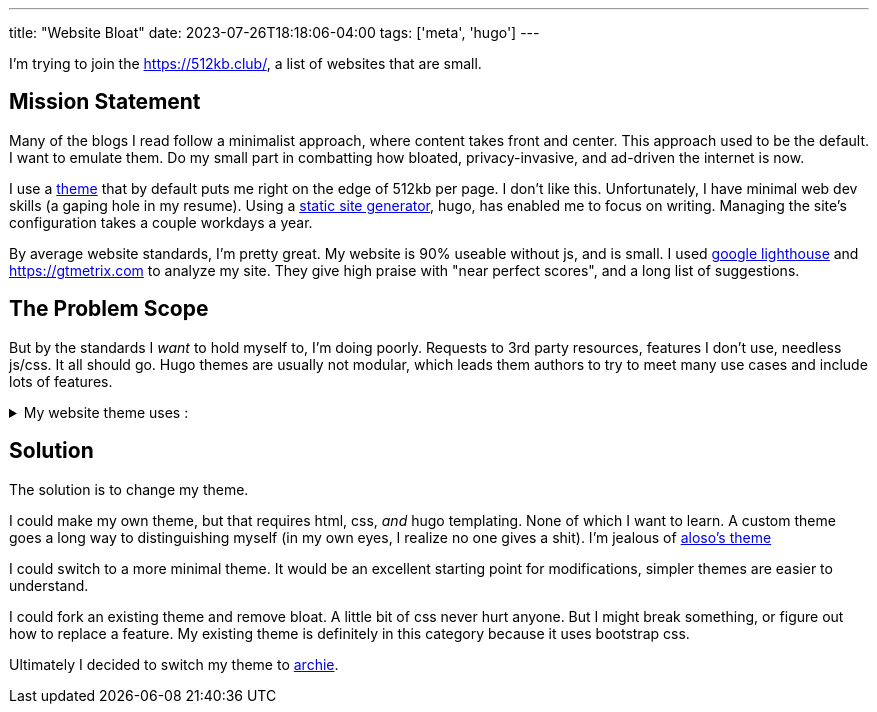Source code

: ---
title: "Website Bloat"
date: 2023-07-26T18:18:06-04:00
tags: ['meta', 'hugo']
---

I'm trying to join the https://512kb.club/[], a list of websites that are small.

== Mission Statement

Many of the blogs I read follow a minimalist approach, where content takes front and center. This approach used to be the default. I want to emulate them. Do my small part in combatting how bloated, privacy-invasive, and ad-driven the internet is now.

I use a https://github.com/halogenica/beautifulhugo[theme] that by default puts me right on the edge of 512kb per page. I don't like this. Unfortunately, I have minimal web dev skills (a gaping hole in my resume). Using a https://www.cloudflare.com/learning/performance/static-site-generator/[static site generator], hugo, has enabled me to focus on writing. Managing the site's configuration takes a couple workdays a year.

By average website standards, I'm pretty great. My website is 90% useable without js, and is small. I used https://developer.chrome.com/docs/lighthouse/overview/[google lighthouse] and https://gtmetrix.com to analyze my site. They give high praise with "near perfect scores", and a long list of suggestions.

== The Problem Scope

But by the standards I _want_ to hold myself to, I'm doing poorly. Requests to 3rd party resources, features I don't use, needless js/css. It all should go. Hugo themes are usually not modular, which leads them authors to try to meet many use cases and include lots of features.

.My website theme uses :
[%collapsible]
====
* https://katex.org/[katex]: I write my site in asciidoc, which is capable of rendering the math server side/at build time. Also, I barely use math. My website has 2 usages of math expressions, both of which are extremely small.
* https://photoswipe.com/[photoswipe]: This is for photo galleries and big sweeping title photos. I don't use this.
* https://jquery.com/[jquery]: This seems excessive when my site mostly works without js. In fact, I want there to be _no js_. I browse the web without js.
* https://fonts.google.com/[google fonts]: The externals fonts are my site's biggest resources.
* https://getbootstrap.com/[bootstrap]: I know nothing about css??
* https://fontawesome.com/[fontawesome]: Cool icons?? Disabling js results in a small amount of https://fonts.google.com/knowledge/glossary/tofu[tofu] across my site. It appears these icons are used for the links in my footer and in the article overviews on the homepage.
====

== Solution

The solution is to change my theme.

I could make my own theme, but that requires html, css, _and_ hugo templating. None of which I want to learn. A custom theme goes a long way to distinguishing myself (in my own eyes, I realize no one gives a shit). I'm jealous of https://aloso.github.io/[aloso's theme]

I could switch to a more minimal theme. It would be an excellent starting point for modifications, simpler themes are easier to understand.

I could fork an existing theme and remove bloat. A little bit of css never hurt anyone. But I might break something, or figure out how to replace a feature. My existing theme is definitely in this category because it uses bootstrap css.

Ultimately I decided to switch my theme to https://themes.gohugo.io/themes/archie/[archie].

**Your task:**
Collect the lines of the records that include the string "default".

**Answer to this exercise:**
Many of the blogs I read follow a minimalist approach, where content takes front and center. This approach used to be the default. I want to emulate them. Do my small part in combatting how bloated, privacy-invasive, and ad-driven the internet is now.
I use a https://github.com/halogenica/beautifulhugo[theme] that by default puts me right on the edge of 512kb per page. I don't like this. Unfortunately, I have minimal web dev skills (a gaping hole in my resume). Using a https://www.cloudflare.com/learning/performance/static-site-generator/[static site generator], hugo, has enabled me to focus on writing. Managing the site's configuration takes a couple workdays a year.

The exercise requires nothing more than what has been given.